As is my current approach to conferences, I went with a set of questions, following the great Peter Medawar, who said that one should treat every day as if it were a hypothesis awaiting proof, disproof or further evidence. The questions flowed from three observations I have made from previous WE work:
- the relatively strong focus on the flourishing of the individual as against the common good;
- the relative absence of work that affects the learning of very young children;
- the almost complete lack of awareness of the spiritual aspect of humanity.
As the group is searching for a whole education, I would argue that not to allow the exploration of the full age range, the full scope of what it is to be human and the impact of learning on the growth of communities (not just networks) is a serious hampering of their work. So, the questions arise mainly from those, and reflect those concerns:
- What place or role for the work of God and his Spirit is there in the work of Whole Education? Can it be truly whole without an acknowledgement of spiritual development? Can a place be found for this?
- What is God doing here, in this conference, given the assumption that “my Father is at work to this very day” and in all places, and how can I notice and cooperate with that?
- What in the Whole Education agenda serves the common good explicitly through the articulated need to create better communities? And how is that used to foster social cohesion and community coherence?
- How do those of us working as Christians in and around (lurking!) the Whole Education agenda maintain or even extend a kingdom focus in their work?
- Is there an awareness of the role of parents as chief educators of their children, and ourselves as junior partners?
- To what extent does the liberal-scientific educational worldview allow its pre-suppositions to be challenged, if at all?
- To what extent are the approaches that Whole Education take applied to, or are applicable to, early years education?
I am in two minds how to deal with this. I ended up with 18 A4 pages of notes from the day, and transferring this kind of learning last year took four posts.
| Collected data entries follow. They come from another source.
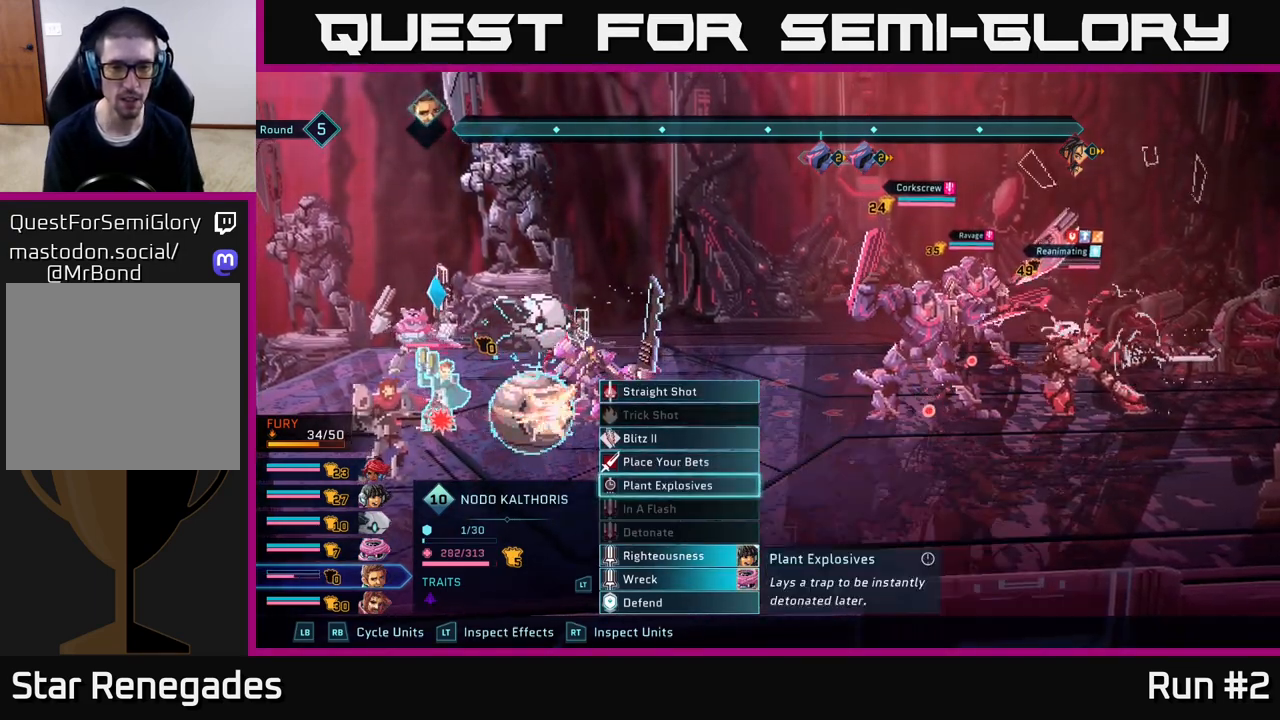
{"buttons": [], "left_stick": "down", "right_stick": "center", "events": [[167, "left_stick", "center"], [250, "left_stick", "down"], [383, "left_stick", "center"], [483, "left_stick", "down"]]}
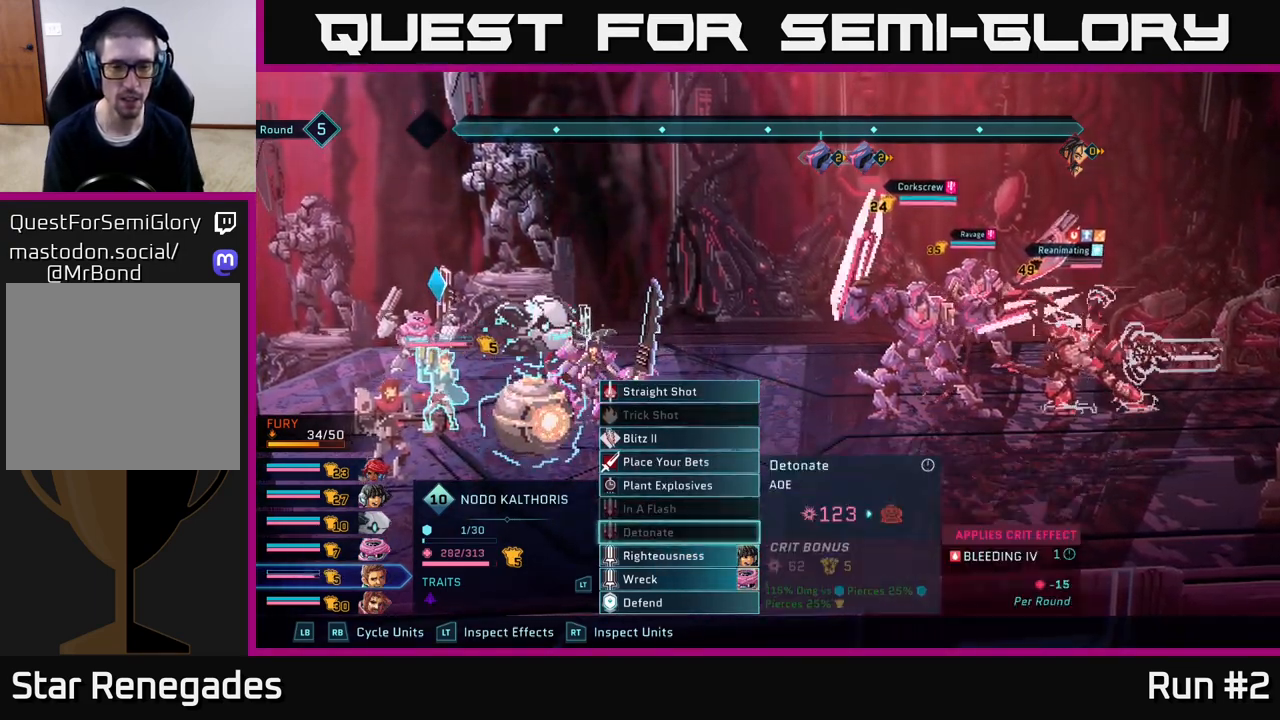
{"buttons": [], "left_stick": "center", "right_stick": "center", "events": [[100, "left_stick", "center"], [200, "left_stick", "down"], [383, "left_stick", "center"]]}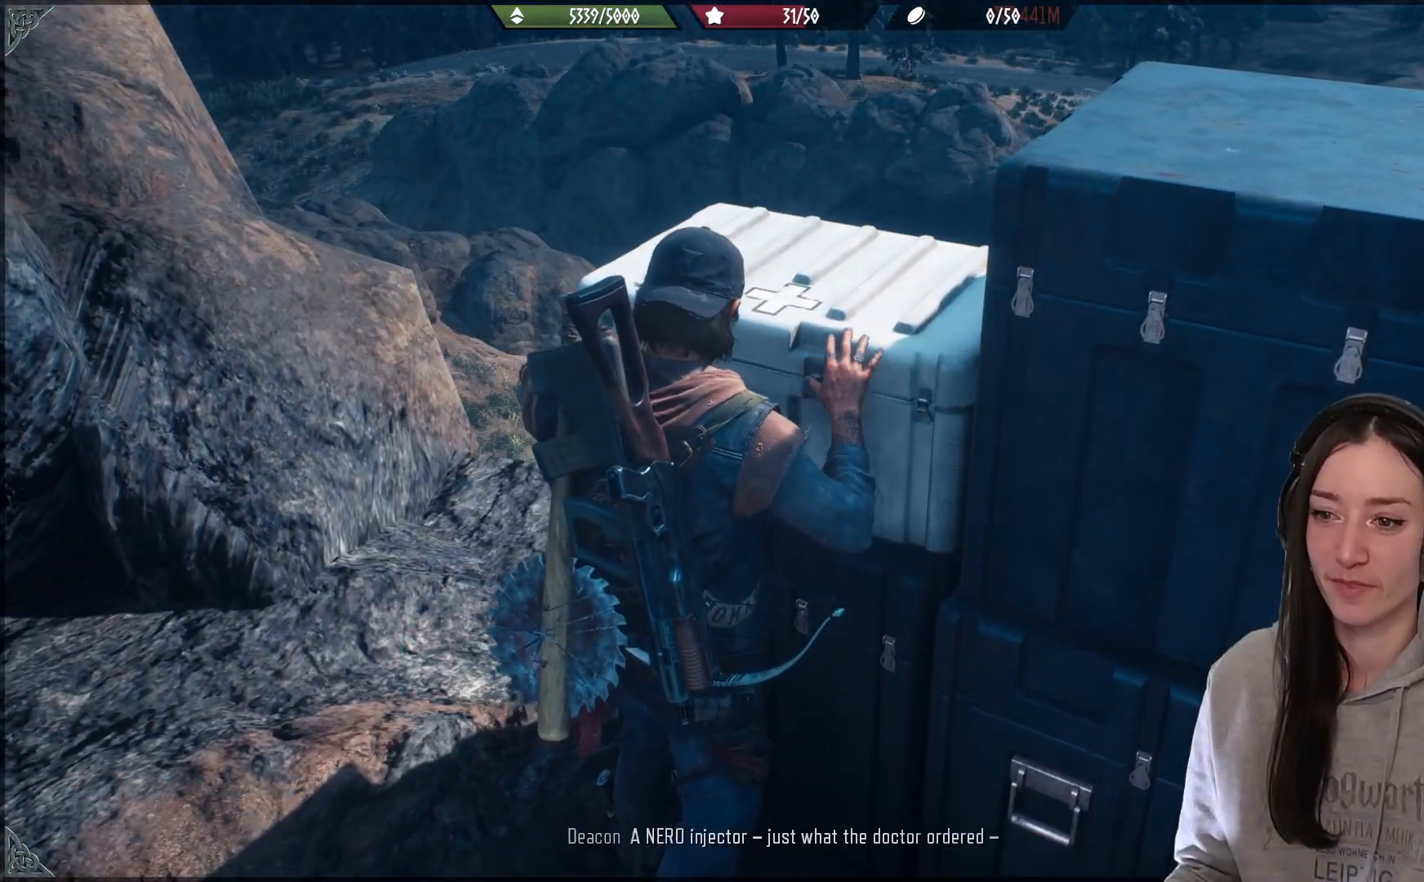
Gameplay with a controller (Xbox layout); each line is a JSON object with the inputs held at the frame after it. "events" lists button and stick changes between this image and that frame as [ms after this image, input, new state], when the widget could be followed in between.
{"buttons": ["X"], "left_stick": "center", "right_stick": "center", "events": []}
I found myself shifting and evaluating throughout the day as a result of these questions, and also as a result of a determination, as in a previous post, not to privilege measurable forms of knowledge and evidence over those that are merely felt, understood, “breathed”. For instance, I found some of the arguments of the great John Hattie less convincing, not more, as the day went on, though I enjoyed everything he brought. Throwaway comments assumed larger-than-expected importance and some much-vaunted approaches to education left me colder rather than warmer. I was inspired, yes, but by those I had not expected to be. So, having flung the questions into the ether, I am going to run away and re-read my 18 pages before I tell you what I found out.